**ЧТО СДЕЛАТЬ**
Перепишите фрагмент о подготовке данных — всё от «import matplotlib.pyplot as» вниз до «logger.setLevel(logging.INFO)», — заменив «back_test» на «data_prep».

**ВЫБРАННЫЙ ТЕКСТ**

──────────────────────────────

# Задание 1: Подготовка данных

Для каждого алгоритма преобразуйте данные для BackTest'а:

1. Соедините исторические данные и предсказания
2. Преобразуйте данные (нормализация количество заказов на трафик + группировка)

In [1]:
from typing import List, Dict, Any, Tuple, Union, Optional

import pandas as pd

import matplotlib.pyplot as plt

import warnings
warnings.filterwarnings("ignore")

import logging
logging.basicConfig()
logger = logging.getLogger("back_test")
logger.setLevel(logging.INFO)

In [2]:
from enum import Enum
from typing import List


class BackTestAlgo(str, Enum):
    epsilon_greedy_sum = "epsilon_greedy_sum"

    @classmethod
    def to_list(cls) -> List[str]:
        return list(map(lambda c: c.value, cls))  # type: ignore


class BackTestLevel(str, Enum):
    group_1 = "group_1"
    item_id = "item_id"
    sku_id = "sku_id"

    @classmethod
    def to_list(cls) -> List[str]:
        return list(map(lambda c: c.value, cls))  # type: ignore


class BackTestMetric(str, Enum):
    revenue = "revenue"
    margin = "margin"
    orders_num = "orders_num"

    @classmethod
    def to_list(cls) -> List[str]:
        return list(map(lambda c: c.value, cls))  # type: ignore


In [3]:
DS_FMT = "%Y%m%d"


def get_ds_list(ds_ranges: List[Union[Tuple[str, str], str]]) -> List[str]:
    ds_list = []
    for ds_range in ds_ranges:
        if isinstance(ds_range, tuple):
            start, end = ds_range
            ds_list = [date.strftime(DS_FMT) for date in pd.date_range(start, end)]
            ds_list.extend(ds_list)

──────────────────────────────

**ПЕРЕЧЕНЬ**
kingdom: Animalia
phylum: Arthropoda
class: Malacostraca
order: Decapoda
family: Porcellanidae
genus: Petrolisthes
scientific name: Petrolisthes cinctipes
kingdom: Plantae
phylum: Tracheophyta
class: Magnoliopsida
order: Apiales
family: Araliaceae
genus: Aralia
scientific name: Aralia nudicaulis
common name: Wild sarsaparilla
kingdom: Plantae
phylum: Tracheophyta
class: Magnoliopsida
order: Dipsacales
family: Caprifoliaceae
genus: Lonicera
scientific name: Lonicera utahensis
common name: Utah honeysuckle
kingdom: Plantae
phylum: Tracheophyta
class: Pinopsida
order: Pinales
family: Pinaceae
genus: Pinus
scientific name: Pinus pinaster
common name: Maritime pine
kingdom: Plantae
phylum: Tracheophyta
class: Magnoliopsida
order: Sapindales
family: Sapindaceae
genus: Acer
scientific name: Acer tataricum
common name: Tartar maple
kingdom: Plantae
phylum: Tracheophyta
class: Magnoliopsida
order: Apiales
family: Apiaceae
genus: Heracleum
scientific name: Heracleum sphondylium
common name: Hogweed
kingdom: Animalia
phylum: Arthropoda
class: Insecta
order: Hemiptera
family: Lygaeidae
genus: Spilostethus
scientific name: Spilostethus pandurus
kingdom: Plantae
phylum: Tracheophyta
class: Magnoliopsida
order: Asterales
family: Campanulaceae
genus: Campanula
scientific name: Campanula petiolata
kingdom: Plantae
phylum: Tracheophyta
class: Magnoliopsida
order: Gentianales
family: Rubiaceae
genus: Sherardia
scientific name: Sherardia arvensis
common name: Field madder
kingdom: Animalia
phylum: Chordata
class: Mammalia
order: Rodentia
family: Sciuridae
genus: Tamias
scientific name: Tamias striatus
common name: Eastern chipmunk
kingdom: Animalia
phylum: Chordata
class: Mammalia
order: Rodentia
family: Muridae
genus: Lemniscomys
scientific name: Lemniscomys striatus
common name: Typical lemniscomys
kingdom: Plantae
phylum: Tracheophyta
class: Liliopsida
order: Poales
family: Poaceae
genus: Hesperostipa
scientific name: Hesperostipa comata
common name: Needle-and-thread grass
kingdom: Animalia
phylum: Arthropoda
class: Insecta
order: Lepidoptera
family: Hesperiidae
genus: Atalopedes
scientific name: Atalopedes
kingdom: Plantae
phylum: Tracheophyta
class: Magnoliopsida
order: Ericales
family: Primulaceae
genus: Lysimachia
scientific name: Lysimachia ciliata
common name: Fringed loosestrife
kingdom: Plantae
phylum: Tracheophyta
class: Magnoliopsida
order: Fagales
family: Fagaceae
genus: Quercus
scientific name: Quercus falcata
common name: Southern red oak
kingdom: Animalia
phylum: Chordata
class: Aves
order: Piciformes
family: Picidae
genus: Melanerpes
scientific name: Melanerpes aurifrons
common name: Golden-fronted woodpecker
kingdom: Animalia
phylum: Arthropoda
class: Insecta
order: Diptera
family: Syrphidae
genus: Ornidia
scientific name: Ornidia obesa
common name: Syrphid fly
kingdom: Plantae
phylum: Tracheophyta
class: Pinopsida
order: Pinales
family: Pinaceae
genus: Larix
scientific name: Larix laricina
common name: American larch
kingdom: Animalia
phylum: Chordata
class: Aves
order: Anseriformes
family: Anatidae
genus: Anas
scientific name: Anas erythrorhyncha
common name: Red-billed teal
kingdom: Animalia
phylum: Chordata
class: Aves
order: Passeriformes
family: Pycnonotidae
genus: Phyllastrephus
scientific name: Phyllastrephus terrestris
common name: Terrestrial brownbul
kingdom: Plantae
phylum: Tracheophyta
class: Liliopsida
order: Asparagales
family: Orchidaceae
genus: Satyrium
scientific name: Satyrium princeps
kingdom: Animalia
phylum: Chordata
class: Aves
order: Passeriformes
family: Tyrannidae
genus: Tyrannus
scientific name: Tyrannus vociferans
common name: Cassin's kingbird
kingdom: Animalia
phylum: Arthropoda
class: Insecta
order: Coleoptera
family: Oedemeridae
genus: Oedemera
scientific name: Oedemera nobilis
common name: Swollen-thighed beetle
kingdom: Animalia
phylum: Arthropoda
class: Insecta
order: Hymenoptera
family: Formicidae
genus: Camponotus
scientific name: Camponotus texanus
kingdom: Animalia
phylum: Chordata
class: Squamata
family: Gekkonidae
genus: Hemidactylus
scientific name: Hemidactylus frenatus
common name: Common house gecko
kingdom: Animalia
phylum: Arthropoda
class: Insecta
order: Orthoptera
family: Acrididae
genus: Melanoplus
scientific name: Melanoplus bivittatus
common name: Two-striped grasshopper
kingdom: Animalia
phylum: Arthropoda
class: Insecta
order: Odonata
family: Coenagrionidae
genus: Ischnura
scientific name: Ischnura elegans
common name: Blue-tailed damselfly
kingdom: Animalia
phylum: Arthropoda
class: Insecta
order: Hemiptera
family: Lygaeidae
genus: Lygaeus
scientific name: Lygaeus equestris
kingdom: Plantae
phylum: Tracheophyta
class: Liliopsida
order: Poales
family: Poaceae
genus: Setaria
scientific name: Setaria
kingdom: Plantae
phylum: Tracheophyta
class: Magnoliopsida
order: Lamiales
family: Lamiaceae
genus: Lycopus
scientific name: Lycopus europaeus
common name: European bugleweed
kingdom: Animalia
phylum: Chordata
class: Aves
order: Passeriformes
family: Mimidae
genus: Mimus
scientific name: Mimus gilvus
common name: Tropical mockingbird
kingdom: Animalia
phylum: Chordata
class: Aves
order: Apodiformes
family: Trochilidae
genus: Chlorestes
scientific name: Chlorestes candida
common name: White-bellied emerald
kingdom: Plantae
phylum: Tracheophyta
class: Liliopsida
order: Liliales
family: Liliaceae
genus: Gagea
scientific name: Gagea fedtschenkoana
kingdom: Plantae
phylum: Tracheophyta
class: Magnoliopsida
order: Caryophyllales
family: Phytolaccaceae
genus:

──────────────────────────────

**ОТВЕТ**
import matplotlib.pyplot as plt

import warnings
warnings.filterwarnings("ignore")

import logging
logging.basicConfig()
logger = logging.getLogger("data_prep")
logger.setLevel(logging.INFO)